Directions >> Set down exactly the lines in the records below that run from the line with "Figure 1: Top row, xy, xz" to the line with "Figure 2: The", inclusive, and nothing more.

----------------

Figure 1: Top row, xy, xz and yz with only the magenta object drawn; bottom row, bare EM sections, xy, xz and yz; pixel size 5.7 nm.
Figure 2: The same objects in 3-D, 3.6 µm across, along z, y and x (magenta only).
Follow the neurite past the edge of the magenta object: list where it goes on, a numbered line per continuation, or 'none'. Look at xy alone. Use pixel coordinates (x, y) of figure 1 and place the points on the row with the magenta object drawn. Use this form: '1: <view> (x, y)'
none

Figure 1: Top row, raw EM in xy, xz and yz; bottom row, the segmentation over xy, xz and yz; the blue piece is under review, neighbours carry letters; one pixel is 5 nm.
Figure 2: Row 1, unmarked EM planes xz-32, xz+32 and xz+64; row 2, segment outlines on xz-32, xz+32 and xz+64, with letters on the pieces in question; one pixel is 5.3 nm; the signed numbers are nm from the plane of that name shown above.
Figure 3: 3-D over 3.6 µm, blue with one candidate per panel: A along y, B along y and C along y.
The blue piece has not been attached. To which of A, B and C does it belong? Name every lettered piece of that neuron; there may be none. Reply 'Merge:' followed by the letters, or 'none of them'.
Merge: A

----------------

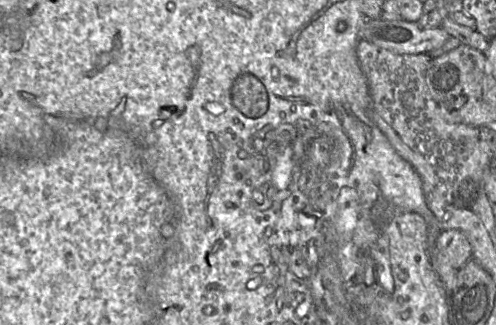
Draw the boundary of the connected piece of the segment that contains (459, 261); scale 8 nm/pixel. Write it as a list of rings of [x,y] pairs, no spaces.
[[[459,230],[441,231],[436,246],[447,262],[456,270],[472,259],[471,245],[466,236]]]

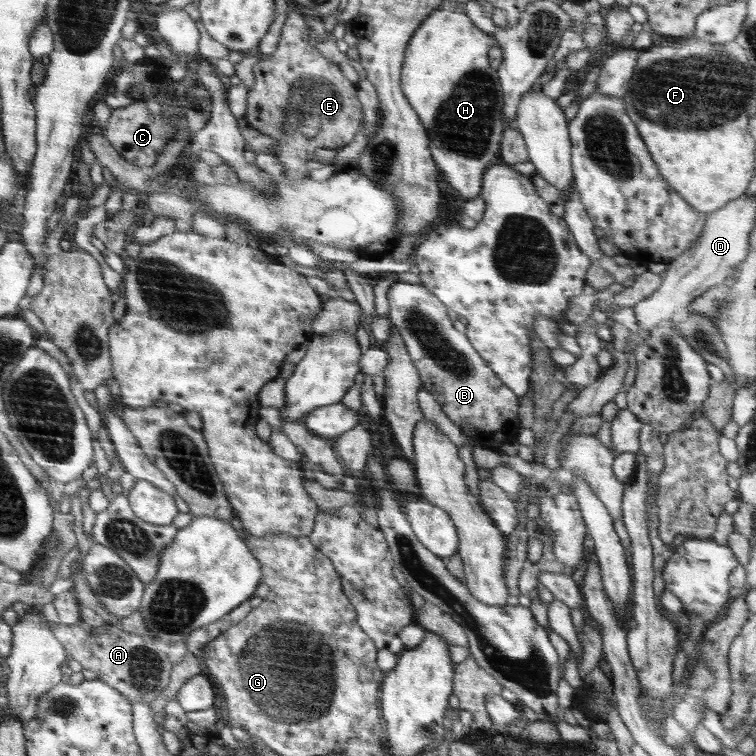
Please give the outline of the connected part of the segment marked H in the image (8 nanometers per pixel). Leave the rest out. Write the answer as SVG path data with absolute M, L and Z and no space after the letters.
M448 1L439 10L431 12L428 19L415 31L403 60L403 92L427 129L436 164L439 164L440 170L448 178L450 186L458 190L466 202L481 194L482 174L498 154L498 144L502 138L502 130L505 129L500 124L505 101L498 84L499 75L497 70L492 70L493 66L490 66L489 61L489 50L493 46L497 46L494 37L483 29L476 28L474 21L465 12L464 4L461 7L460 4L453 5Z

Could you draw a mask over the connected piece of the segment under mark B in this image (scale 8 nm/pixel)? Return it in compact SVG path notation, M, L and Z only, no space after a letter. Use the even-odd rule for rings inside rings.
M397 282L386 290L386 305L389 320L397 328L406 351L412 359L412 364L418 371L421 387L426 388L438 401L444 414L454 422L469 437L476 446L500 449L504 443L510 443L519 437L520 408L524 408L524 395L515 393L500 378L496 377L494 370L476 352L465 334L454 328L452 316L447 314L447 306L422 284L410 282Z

----------------

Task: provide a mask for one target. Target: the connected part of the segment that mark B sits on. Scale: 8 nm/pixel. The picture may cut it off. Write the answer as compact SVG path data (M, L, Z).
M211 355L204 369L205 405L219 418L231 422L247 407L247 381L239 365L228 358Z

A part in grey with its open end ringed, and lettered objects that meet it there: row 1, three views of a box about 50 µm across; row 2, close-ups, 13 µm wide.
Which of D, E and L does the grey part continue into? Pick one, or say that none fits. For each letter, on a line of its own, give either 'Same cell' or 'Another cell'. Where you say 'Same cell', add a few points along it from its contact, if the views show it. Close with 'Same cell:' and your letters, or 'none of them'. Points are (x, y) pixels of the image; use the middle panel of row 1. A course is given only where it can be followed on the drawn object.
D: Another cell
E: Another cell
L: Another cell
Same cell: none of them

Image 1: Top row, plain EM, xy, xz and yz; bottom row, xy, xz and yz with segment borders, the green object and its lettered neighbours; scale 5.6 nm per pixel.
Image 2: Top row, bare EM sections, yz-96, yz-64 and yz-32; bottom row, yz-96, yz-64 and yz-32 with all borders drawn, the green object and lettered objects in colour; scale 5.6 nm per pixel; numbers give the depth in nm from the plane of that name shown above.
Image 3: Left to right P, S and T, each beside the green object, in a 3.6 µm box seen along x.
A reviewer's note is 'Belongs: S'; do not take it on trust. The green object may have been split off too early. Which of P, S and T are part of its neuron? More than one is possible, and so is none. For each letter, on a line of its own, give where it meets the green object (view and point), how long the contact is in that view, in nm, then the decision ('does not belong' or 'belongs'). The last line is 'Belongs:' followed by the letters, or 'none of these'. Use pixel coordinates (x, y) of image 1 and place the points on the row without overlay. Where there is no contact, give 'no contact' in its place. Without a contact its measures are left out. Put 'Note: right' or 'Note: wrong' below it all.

----------------

Answer for the task >>
Figure 1: Top row, xy, xz and yz with only the magenta object drawn; bottom row, bare EM sections, xy, xz and yz; pixel size 5.7 nm.
Figure 2: The same objects in 3-D, 3.6 µm across, along z, y and x (magenta only).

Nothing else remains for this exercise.